Segment Start: Available data
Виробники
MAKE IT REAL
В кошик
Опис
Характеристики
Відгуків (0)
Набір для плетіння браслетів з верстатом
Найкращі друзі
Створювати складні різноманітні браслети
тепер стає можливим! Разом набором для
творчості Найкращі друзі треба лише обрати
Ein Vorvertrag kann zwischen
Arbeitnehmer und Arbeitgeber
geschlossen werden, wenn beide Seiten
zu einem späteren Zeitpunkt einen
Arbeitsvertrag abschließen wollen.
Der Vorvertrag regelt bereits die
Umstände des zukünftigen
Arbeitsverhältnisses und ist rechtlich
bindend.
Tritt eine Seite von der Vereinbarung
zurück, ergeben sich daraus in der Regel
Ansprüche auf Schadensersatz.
Segment End: Available data
Segment Start: Available data
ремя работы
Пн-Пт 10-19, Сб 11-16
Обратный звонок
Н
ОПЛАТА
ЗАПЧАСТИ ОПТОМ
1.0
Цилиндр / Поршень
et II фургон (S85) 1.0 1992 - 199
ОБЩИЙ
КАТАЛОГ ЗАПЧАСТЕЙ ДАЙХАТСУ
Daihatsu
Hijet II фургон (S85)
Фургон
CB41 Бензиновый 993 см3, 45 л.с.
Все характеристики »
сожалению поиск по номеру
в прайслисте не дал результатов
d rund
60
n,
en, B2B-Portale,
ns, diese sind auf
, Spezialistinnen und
Segment End: Available data
§ Work item
Give only the lines from the one holding "geschlossen werden, wenn beide Seiten" through the one holding "Ansprüche auf Schadensersatz.", each restated exactly as it appears above.

§ Written solution
geschlossen werden, wenn beide Seiten
zu einem späteren Zeitpunkt einen
Arbeitsvertrag abschließen wollen.
Der Vorvertrag regelt bereits die
Umstände des zukünftigen
Arbeitsverhältnisses und ist rechtlich
bindend.
Tritt eine Seite von der Vereinbarung
zurück, ergeben sich daraus in der Regel
Ansprüche auf Schadensersatz.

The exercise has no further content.